BEGIN TEXT BLOCK

# Golden Age of Special Operations?



## Marauder06 (Mar 18, 2013)

http://www.huffingtonpost.com/andrew-bacevich/obama-special-operations_b_1552620.html

excerpt:




> As admiring spectators, we may take at face value the testimony of experts (even if such testimony is seldom disinterested) who assure us that the SEALs, Rangers, Green Berets, etc. are the best of the best, and that they stand ready to deploy at a moment's notice so that Americans can sleep soundly in their beds.  If the United States is indeed engaged, as Admiral McRaven has said, in "a generational struggle," we will surely want these guys in our corner.
> Even so, allowing war in the shadows to become the new American way of war is not without a downside.  Here are three reasons why we should think twice before turning global security over to Admiral McRaven and his associates


----------



## x SF med (Mar 19, 2013)

Mara... I read the article, and I'm still mulling over the imprecations and implications of the author's treatise.  The main points that confuse me... is this a condemnation of the current Administration's use of Special Operations, or a condemnation of the mindset of all Special Opertions?  My analogies... you don't go to a proctologist for podiatric problems, and you don't use morphine when aspirin will suffice.  Allow mw a little more time for a more eloquent response, maybe.


----------



## Ravage (Mar 22, 2013)

One thing I don't get. The author states that:



> Autonomy and accountability exist in inverse proportion to one another.  Indulge the former and kiss the latter goodbye.  In practice, the only thing the public knows about special ops activities is what the national security apparatus chooses to reveal.  Can you rely on those who speak for that apparatus in Washington to tell the truth?  No more than you can rely on JPMorgan Chase to manage your money prudently.  *Granted, out there in the field, most troops will do the right thing most of the time.  On occasion, however, even members of an elite force will stray off the straight-and-narrow.*


 
From day one on this site one thing that showed up in every discussion, is the level of trust that is bestowed upon the SOF elements. Guys are being sent into delicate areas because they can do their job without supervision. One minute the author praises the men and women of SOCOM, and worrieing will they handle their dads corvette with care in the next. Kinda confusing.

END TEXT BLOCK

Retype the whole forum thread on special operations word for word. Draw only on the forum thread above.

BEGIN MATERIAL SUPPLIED

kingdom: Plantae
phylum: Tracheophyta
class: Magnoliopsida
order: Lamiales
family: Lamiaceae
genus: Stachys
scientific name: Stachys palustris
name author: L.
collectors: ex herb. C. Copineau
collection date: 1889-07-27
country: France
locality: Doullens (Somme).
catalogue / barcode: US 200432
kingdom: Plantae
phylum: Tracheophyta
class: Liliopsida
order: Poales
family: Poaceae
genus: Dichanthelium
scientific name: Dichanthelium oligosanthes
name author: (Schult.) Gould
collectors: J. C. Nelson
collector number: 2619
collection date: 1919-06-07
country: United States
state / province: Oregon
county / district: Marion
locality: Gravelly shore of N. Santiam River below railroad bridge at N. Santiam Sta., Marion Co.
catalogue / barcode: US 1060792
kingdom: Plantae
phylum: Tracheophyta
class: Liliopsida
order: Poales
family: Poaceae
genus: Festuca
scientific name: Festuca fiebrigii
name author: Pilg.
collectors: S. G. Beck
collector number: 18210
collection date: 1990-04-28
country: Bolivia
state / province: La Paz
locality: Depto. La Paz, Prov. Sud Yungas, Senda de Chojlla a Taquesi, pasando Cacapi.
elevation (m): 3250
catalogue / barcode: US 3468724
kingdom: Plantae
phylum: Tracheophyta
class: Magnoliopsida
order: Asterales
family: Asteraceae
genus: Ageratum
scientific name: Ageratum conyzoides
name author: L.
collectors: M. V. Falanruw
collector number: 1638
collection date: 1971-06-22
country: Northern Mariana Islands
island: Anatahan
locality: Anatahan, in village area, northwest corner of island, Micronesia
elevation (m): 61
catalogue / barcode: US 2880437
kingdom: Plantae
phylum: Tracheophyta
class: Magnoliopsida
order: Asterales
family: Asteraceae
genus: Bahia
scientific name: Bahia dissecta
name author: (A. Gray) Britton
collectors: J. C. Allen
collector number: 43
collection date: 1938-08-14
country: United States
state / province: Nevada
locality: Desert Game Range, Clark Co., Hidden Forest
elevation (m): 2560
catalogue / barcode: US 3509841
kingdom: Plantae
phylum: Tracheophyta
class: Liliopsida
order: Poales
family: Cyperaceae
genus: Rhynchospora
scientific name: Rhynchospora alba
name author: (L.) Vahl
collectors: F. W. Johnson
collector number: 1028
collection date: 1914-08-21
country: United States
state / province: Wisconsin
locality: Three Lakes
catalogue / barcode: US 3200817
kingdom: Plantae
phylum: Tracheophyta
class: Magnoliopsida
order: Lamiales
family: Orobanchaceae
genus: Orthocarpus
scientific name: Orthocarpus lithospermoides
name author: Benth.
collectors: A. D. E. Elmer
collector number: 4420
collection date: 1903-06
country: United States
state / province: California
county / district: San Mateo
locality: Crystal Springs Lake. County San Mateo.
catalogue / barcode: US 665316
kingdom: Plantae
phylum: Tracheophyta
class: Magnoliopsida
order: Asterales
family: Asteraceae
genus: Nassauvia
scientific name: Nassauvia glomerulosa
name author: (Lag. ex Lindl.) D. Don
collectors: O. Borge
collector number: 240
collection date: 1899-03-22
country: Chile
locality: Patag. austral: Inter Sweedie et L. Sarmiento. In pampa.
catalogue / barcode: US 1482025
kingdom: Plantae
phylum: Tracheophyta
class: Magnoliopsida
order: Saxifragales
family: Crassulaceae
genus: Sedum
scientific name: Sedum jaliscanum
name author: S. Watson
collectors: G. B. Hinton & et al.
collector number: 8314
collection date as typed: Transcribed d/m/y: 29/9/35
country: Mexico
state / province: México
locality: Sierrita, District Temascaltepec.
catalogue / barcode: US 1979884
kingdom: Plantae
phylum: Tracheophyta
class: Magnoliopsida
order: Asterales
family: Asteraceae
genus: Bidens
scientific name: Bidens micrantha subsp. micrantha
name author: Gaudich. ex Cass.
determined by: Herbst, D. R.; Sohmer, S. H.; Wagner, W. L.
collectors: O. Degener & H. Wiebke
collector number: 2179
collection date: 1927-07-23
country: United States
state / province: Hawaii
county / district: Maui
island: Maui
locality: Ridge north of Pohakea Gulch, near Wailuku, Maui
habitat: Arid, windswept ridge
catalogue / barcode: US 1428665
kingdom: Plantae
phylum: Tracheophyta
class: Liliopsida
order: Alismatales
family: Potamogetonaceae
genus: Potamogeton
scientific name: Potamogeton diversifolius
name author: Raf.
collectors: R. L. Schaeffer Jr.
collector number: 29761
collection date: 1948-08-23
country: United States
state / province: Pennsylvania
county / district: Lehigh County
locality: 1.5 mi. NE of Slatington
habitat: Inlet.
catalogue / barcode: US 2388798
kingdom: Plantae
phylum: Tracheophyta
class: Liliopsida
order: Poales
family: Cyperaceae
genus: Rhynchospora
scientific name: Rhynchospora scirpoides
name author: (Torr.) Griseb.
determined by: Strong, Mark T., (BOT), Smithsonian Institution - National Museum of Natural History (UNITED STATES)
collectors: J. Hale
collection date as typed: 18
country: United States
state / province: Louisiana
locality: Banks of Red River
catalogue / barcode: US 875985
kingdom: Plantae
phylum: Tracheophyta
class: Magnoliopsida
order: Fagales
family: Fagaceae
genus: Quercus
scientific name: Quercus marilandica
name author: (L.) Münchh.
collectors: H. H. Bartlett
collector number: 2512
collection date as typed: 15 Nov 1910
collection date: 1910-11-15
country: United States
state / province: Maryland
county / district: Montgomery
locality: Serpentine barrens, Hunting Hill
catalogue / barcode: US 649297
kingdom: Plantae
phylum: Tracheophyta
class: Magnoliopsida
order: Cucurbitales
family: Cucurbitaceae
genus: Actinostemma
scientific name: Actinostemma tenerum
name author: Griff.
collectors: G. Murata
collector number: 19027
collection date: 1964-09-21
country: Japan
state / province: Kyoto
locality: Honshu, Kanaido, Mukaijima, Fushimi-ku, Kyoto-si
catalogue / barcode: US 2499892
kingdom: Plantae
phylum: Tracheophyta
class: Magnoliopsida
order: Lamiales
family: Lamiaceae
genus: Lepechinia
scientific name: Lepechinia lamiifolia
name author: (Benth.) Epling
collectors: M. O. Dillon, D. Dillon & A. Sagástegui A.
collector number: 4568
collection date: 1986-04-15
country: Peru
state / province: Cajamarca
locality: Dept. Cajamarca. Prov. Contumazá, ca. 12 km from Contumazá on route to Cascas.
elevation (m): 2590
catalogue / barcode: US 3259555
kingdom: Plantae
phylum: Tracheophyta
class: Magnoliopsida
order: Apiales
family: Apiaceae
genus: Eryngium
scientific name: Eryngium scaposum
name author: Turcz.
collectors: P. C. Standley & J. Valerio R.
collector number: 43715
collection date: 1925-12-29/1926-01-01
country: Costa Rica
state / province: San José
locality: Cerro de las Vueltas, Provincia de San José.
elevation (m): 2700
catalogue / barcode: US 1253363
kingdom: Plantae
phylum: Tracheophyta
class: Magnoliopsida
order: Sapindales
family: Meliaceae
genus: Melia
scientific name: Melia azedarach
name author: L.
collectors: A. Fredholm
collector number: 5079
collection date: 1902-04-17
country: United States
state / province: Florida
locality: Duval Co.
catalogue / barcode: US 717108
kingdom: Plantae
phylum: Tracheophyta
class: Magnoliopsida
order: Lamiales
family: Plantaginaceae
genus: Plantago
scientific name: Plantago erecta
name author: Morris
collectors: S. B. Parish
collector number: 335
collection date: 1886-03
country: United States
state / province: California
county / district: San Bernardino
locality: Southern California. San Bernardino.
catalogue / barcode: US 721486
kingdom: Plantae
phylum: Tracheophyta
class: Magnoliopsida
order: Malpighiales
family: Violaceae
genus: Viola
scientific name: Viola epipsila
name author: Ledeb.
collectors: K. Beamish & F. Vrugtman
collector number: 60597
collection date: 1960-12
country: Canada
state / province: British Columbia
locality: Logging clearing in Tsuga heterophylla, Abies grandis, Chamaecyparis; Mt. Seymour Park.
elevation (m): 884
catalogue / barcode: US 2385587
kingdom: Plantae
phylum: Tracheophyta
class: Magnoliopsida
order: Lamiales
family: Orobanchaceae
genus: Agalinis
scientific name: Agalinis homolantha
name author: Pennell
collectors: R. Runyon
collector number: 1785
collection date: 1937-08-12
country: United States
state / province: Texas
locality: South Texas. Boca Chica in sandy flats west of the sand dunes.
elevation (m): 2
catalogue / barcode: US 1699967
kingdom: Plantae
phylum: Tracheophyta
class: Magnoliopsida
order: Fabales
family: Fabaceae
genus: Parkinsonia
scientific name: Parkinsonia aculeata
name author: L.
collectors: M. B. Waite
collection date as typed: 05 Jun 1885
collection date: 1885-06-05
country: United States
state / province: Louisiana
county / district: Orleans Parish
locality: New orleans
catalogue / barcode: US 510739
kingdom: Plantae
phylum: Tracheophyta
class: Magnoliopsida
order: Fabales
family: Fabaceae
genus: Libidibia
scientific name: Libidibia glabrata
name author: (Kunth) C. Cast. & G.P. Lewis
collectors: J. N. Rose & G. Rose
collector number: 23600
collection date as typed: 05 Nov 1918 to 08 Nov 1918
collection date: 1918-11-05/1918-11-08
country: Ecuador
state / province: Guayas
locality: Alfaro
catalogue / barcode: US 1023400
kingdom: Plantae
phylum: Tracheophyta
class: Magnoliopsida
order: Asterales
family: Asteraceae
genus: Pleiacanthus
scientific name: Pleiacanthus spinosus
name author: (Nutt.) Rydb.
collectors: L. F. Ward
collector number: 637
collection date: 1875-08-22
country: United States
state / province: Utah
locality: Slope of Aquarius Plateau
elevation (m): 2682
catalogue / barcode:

END MATERIAL SUPPLIED

FINAL ANSWER -
# Golden Age of Special Operations?



## Marauder06 (Mar 18, 2013)

http://www.huffingtonpost.com/andrew-bacevich/obama-special-operations_b_1552620.html

excerpt:




> As admiring spectators, we may take at face value the testimony of experts (even if such testimony is seldom disinterested) who assure us that the SEALs, Rangers, Green Berets, etc. are the best of the best, and that they stand ready to deploy at a moment's notice so that Americans can sleep soundly in their beds.  If the United States is indeed engaged, as Admiral McRaven has said, in "a generational struggle," we will surely want these guys in our corner.
> Even so, allowing war in the shadows to become the new American way of war is not without a downside.  Here are three reasons why we should think twice before turning global security over to Admiral McRaven and his associates


----------



## x SF med (Mar 19, 2013)

Mara... I read the article, and I'm still mulling over the imprecations and implications of the author's treatise.  The main points that confuse me... is this a condemnation of the current Administration's use of Special Operations, or a condemnation of the mindset of all Special Opertions?  My analogies... you don't go to a proctologist for podiatric problems, and you don't use morphine when aspirin will suffice.  Allow mw a little more time for a more eloquent response, maybe.


----------



## Ravage (Mar 22, 2013)

One thing I don't get. The author states that:



> Autonomy and accountability exist in inverse proportion to one another.  Indulge the former and kiss the latter goodbye.  In practice, the only thing the public knows about special ops activities is what the national security apparatus chooses to reveal.  Can you rely on those who speak for that apparatus in Washington to tell the truth?  No more than you can rely on JPMorgan Chase to manage your money prudently.  *Granted, out there in the field, most troops will do the right thing most of the time.  On occasion, however, even members of an elite force will stray off the straight-and-narrow.*


 
From day one on this site one thing that showed up in every discussion, is the level of trust that is bestowed upon the SOF elements. Guys are being sent into delicate areas because they can do their job without supervision. One minute the author praises the men and women of SOCOM, and worrieing will they handle their dads corvette with care in the next. Kinda confusing.